Written task
Every line from the line containing "T47, owner: Hannah Khan -> Victor Singh" through the final line below must be returned exactly, and no other line.

Available data
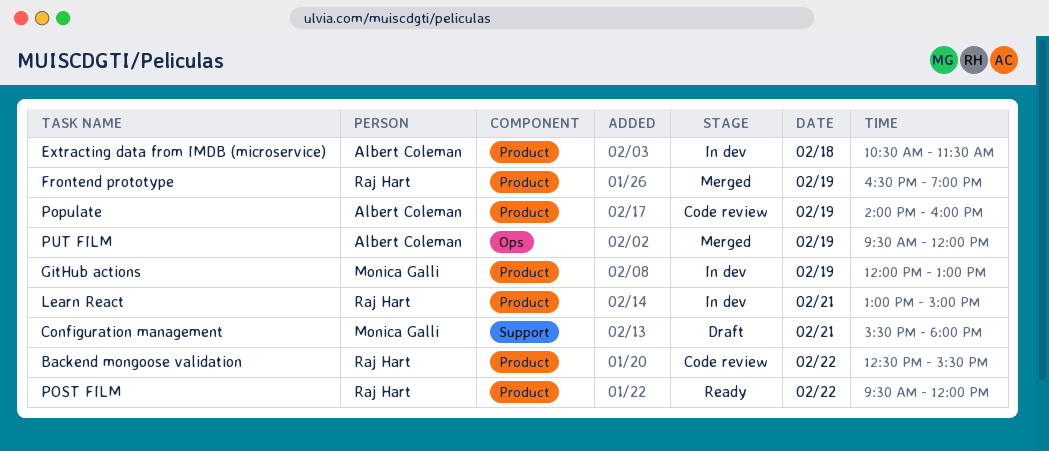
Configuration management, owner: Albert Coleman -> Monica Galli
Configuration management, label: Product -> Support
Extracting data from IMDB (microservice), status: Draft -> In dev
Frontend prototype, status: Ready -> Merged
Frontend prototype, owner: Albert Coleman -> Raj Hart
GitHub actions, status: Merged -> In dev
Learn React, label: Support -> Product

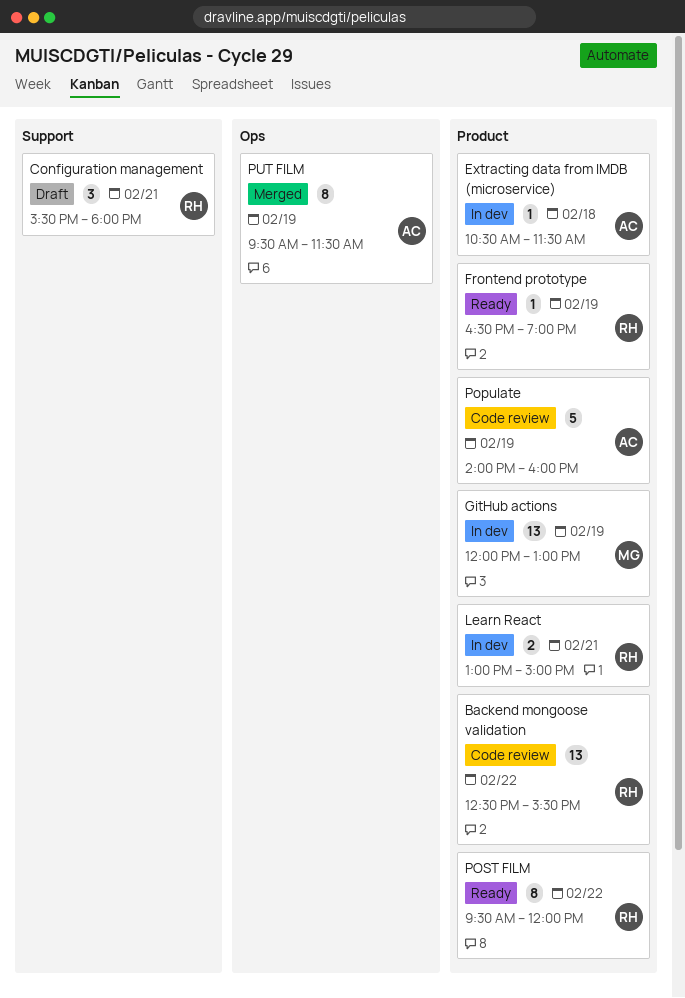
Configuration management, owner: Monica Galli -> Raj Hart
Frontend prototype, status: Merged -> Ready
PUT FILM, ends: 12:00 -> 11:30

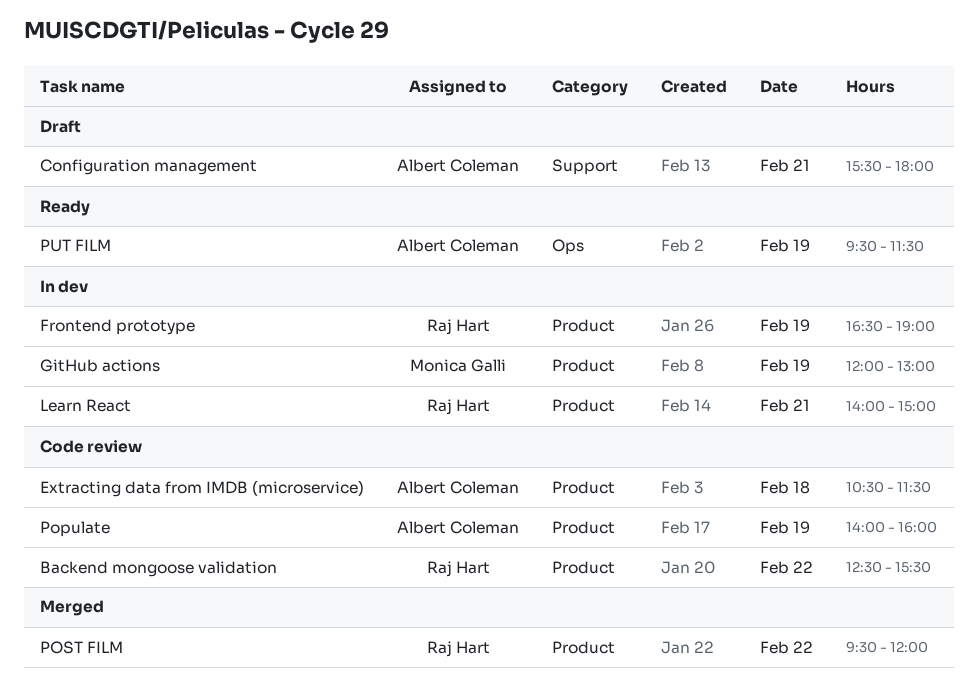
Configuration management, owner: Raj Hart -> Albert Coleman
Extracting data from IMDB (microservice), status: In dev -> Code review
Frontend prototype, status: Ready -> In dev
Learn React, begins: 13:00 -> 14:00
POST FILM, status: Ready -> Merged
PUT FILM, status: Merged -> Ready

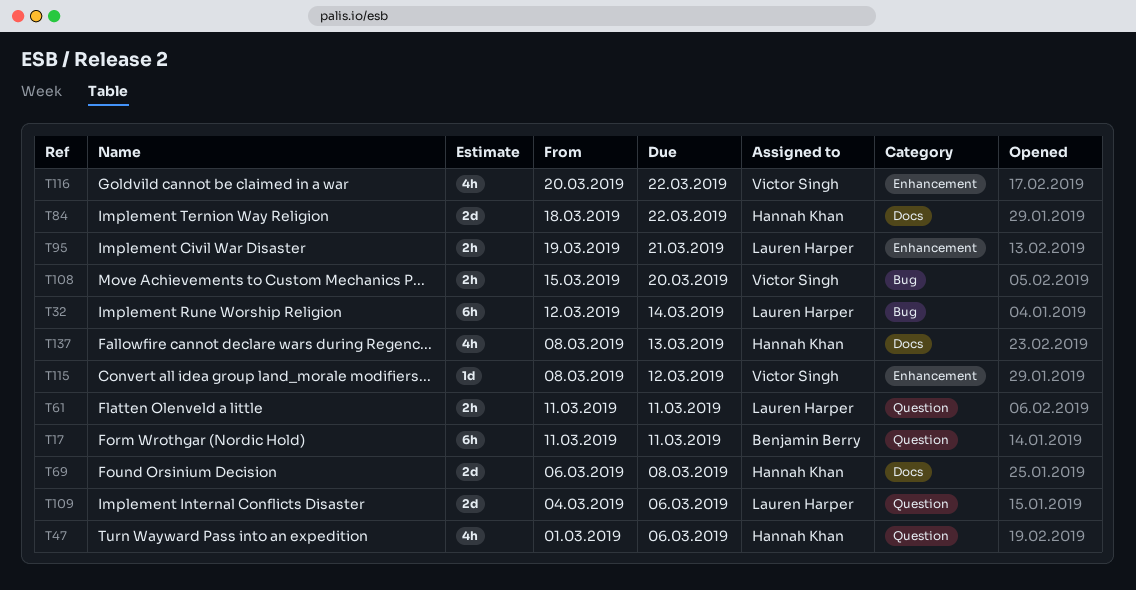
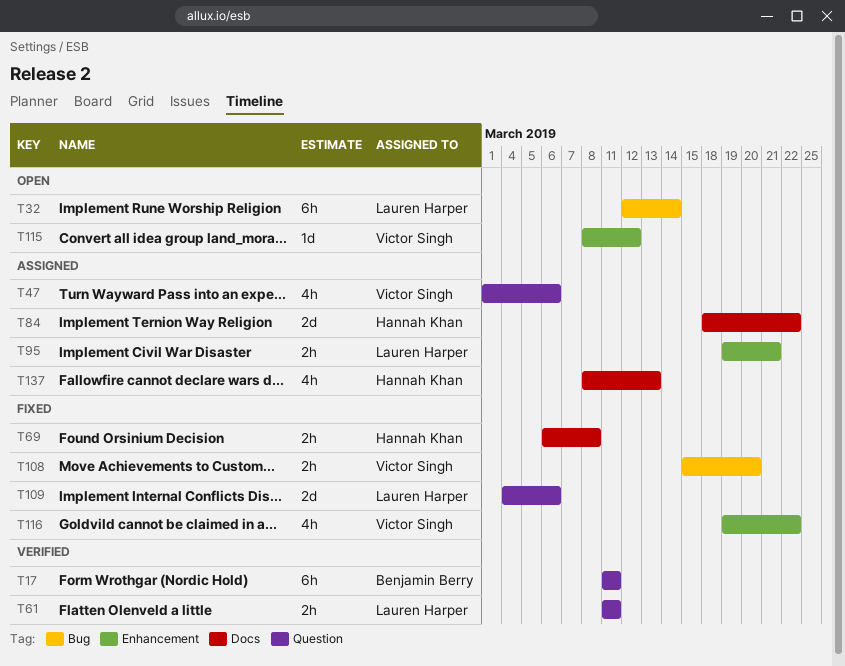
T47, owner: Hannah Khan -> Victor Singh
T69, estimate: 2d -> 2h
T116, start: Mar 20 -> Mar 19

Answer to this task
T47, owner: Hannah Khan -> Victor Singh
T69, estimate: 2d -> 2h
T116, start: Mar 20 -> Mar 19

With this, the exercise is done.